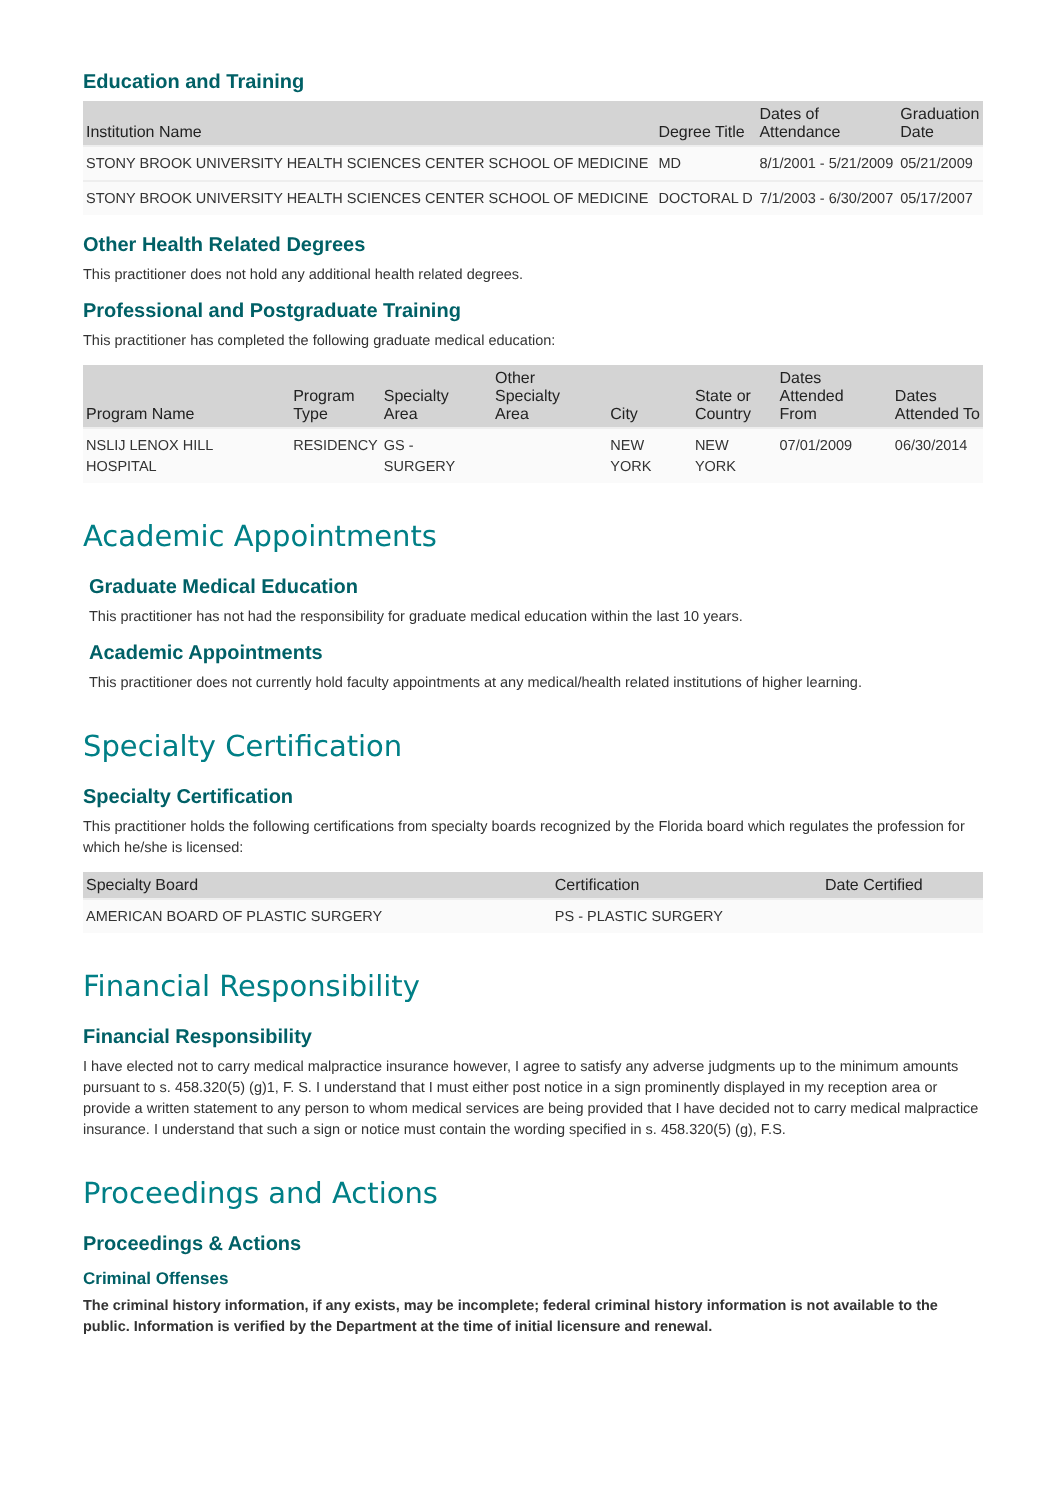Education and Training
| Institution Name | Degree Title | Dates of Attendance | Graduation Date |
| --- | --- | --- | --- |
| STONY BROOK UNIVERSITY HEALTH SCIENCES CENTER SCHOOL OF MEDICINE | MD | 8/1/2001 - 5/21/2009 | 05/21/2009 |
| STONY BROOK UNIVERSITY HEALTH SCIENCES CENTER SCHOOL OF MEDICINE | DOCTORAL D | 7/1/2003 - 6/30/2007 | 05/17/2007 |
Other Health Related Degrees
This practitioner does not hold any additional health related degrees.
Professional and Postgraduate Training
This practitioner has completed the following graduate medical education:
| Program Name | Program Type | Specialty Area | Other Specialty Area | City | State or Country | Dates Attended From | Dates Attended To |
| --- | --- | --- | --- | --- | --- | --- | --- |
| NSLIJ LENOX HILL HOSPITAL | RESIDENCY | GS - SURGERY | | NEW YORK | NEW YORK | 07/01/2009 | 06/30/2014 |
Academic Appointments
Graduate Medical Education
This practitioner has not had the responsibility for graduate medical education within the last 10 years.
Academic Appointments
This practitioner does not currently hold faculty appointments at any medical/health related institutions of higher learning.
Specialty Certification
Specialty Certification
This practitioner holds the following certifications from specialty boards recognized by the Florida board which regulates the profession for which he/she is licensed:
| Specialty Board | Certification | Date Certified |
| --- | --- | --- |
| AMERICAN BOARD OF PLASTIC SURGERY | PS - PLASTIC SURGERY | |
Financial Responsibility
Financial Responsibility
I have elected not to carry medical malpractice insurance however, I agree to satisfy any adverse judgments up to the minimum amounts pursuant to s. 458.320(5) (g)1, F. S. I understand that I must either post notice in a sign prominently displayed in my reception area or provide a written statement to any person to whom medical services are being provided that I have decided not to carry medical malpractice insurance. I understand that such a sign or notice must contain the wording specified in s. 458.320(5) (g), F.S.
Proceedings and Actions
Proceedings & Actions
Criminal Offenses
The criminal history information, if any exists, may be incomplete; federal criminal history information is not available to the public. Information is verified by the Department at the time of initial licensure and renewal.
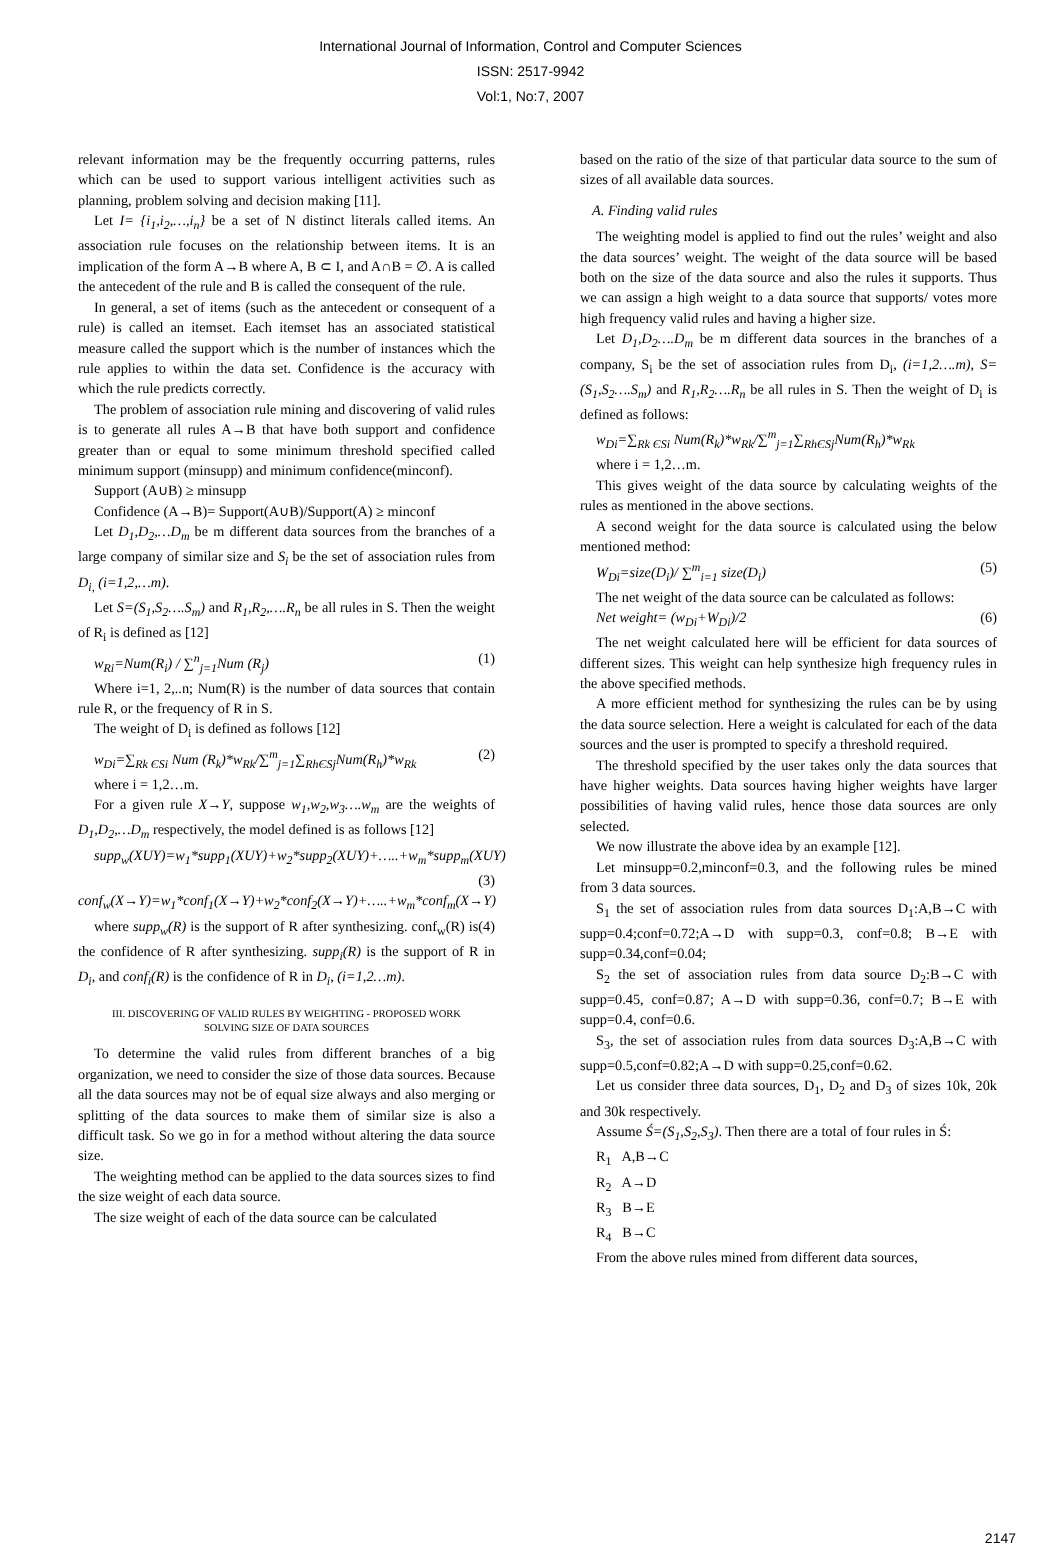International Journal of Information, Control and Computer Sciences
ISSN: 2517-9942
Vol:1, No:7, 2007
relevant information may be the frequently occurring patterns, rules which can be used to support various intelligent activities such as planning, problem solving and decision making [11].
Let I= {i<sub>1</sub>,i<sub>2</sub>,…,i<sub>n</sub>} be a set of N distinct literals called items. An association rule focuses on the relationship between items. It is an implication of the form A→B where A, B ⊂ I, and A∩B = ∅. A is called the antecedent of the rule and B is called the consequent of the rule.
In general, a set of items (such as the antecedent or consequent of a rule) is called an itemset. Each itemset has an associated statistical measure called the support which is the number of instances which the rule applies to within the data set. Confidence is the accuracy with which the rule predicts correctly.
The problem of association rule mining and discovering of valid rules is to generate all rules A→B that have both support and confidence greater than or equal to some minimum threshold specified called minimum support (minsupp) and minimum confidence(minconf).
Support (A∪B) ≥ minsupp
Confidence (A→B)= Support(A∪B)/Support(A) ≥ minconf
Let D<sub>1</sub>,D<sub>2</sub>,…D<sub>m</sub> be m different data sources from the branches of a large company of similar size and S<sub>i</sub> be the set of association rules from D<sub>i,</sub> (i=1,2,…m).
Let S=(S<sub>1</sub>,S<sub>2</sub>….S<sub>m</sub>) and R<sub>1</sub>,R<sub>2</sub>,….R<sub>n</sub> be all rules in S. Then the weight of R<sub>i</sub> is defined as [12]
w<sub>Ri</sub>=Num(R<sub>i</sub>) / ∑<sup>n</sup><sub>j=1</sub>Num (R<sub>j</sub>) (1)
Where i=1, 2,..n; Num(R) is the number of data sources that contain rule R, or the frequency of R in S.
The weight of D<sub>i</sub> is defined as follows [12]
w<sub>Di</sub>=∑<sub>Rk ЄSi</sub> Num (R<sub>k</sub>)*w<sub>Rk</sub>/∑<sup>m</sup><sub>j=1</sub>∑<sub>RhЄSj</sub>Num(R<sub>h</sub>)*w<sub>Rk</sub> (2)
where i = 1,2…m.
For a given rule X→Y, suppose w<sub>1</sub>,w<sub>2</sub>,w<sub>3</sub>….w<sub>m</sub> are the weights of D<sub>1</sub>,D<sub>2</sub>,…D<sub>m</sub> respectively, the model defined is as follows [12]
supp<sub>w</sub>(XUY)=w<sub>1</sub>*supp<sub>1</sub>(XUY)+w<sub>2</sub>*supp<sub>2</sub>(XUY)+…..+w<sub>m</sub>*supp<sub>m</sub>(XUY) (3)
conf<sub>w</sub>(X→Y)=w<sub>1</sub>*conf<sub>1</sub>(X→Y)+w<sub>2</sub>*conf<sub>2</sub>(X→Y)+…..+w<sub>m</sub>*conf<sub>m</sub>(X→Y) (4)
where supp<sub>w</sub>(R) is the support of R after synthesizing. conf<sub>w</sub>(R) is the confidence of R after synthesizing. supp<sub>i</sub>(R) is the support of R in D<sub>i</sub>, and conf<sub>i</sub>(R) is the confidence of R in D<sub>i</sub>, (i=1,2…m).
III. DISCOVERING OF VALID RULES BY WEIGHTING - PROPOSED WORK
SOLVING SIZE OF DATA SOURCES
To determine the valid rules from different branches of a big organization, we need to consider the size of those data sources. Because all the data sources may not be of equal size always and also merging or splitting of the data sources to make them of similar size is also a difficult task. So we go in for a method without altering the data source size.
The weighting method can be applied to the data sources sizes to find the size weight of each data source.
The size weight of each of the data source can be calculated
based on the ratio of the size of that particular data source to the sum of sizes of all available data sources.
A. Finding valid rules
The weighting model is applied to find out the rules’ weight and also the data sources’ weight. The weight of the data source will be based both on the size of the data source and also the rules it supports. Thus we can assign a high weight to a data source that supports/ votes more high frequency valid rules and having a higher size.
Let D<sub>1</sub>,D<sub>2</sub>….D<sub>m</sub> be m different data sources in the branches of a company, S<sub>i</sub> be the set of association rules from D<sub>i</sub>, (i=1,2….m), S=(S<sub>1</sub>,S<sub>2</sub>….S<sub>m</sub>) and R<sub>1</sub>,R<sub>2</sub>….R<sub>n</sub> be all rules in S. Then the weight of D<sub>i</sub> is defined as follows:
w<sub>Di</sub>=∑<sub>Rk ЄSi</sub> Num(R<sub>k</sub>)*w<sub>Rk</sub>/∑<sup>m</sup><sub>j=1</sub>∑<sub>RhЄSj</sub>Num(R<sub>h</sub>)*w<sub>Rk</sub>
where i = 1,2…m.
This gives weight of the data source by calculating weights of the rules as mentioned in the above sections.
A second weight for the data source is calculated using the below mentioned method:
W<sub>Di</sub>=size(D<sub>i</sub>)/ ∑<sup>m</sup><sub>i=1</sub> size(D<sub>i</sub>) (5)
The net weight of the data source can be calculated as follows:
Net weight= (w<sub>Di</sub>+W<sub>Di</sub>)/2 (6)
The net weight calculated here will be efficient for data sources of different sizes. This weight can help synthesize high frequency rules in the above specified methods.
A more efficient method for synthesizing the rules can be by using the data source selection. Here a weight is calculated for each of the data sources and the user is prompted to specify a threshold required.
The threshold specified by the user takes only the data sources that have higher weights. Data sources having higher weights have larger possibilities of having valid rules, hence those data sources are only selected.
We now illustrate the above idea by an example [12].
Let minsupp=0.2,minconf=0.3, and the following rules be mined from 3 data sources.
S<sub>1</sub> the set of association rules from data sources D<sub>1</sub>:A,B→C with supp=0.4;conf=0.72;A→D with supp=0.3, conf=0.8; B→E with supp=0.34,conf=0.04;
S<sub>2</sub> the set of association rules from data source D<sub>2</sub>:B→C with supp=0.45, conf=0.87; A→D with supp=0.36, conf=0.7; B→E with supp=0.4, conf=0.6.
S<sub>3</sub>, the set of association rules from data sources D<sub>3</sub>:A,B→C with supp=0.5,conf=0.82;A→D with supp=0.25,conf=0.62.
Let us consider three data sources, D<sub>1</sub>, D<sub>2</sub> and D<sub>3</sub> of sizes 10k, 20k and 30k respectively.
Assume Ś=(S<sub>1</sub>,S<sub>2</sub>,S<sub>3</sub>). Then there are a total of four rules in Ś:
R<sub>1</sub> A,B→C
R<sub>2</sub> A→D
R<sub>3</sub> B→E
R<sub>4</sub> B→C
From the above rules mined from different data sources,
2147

__________________________________________________

- _Your instructions_:
All lines in the data above from the one with "The problem of" through the one with "Let D<sub>1</sub>,D<sub>2</sub>,…D<sub>m</sub> be" must be repeated exactly, and no others.

- _Task result_:
The problem of association rule mining and discovering of valid rules is to generate all rules A→B that have both support and confidence greater than or equal to some minimum threshold specified called minimum support (minsupp) and minimum confidence(minconf).
Support (A∪B) ≥ minsupp
Confidence (A→B)= Support(A∪B)/Support(A) ≥ minconf
Let D<sub>1</sub>,D<sub>2</sub>,…D<sub>m</sub> be m different data sources from the branches of a large company of similar size and S<sub>i</sub> be the set of association rules from D<sub>i,</sub> (i=1,2,…m).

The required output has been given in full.